--- Exercise directions ---
Pull out every line of the material below that contains the word "like".

--- Given records ---
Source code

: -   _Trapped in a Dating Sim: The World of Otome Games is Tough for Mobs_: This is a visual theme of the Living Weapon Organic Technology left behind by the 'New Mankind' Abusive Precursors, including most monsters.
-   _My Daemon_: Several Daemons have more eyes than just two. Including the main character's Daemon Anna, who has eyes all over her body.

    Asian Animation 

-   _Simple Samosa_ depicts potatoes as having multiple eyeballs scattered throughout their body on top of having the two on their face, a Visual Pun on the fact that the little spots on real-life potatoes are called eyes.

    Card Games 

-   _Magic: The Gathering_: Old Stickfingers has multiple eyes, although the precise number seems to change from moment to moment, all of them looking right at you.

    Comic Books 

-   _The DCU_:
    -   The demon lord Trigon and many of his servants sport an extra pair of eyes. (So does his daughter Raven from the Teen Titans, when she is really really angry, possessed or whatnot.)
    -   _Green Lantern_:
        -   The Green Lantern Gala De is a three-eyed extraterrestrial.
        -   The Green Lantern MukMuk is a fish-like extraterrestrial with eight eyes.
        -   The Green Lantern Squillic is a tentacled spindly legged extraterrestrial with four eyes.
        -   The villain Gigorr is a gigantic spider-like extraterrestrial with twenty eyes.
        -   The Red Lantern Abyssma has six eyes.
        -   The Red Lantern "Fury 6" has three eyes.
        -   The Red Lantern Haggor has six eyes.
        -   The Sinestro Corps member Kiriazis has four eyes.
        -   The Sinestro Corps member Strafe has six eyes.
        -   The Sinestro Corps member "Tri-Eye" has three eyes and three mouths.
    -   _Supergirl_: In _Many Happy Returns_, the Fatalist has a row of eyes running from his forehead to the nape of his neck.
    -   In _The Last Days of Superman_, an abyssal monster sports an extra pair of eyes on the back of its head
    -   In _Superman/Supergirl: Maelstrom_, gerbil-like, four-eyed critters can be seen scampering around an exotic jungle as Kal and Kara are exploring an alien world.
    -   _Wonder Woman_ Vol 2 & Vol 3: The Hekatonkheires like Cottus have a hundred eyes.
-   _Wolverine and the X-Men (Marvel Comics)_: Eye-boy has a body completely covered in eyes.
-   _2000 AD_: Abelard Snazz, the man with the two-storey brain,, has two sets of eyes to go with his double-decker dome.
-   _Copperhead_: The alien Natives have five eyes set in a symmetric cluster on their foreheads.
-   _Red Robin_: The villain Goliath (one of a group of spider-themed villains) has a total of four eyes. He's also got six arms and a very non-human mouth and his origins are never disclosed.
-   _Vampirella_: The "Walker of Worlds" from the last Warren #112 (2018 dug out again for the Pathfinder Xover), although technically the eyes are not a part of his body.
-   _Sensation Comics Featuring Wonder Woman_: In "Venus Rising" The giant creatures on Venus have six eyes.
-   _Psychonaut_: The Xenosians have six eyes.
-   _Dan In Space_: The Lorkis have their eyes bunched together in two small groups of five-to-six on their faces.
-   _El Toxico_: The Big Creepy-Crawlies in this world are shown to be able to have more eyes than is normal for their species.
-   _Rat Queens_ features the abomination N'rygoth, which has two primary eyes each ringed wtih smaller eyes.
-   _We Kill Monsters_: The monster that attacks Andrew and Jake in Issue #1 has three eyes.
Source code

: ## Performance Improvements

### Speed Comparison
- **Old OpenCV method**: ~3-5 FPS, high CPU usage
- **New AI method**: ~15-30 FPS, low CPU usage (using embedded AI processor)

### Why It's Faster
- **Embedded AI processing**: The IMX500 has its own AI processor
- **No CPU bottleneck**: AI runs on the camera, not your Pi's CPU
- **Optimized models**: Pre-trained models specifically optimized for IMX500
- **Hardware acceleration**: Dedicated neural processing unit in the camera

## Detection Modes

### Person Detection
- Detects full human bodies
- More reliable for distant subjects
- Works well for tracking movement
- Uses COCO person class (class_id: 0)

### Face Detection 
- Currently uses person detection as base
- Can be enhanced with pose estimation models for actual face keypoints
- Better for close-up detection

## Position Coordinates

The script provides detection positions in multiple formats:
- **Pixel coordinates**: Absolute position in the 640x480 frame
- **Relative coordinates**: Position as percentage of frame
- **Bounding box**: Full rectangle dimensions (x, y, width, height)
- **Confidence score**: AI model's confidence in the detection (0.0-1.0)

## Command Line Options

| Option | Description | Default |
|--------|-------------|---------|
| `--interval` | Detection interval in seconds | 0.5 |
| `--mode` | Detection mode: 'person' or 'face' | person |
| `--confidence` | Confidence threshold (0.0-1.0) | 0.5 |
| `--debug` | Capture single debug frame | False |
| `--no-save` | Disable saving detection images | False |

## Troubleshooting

--- Exercise answer ---
        -   The Green Lantern MukMuk is a fish-like extraterrestrial with eight eyes.
        -   The villain Gigorr is a gigantic spider-like extraterrestrial with twenty eyes.
    -   In _Superman/Supergirl: Maelstrom_, gerbil-like, four-eyed critters can be seen scampering around an exotic jungle as Kal and Kara are exploring an alien world.
    -   _Wonder Woman_ Vol 2 & Vol 3: The Hekatonkheires like Cottus have a hundred eyes.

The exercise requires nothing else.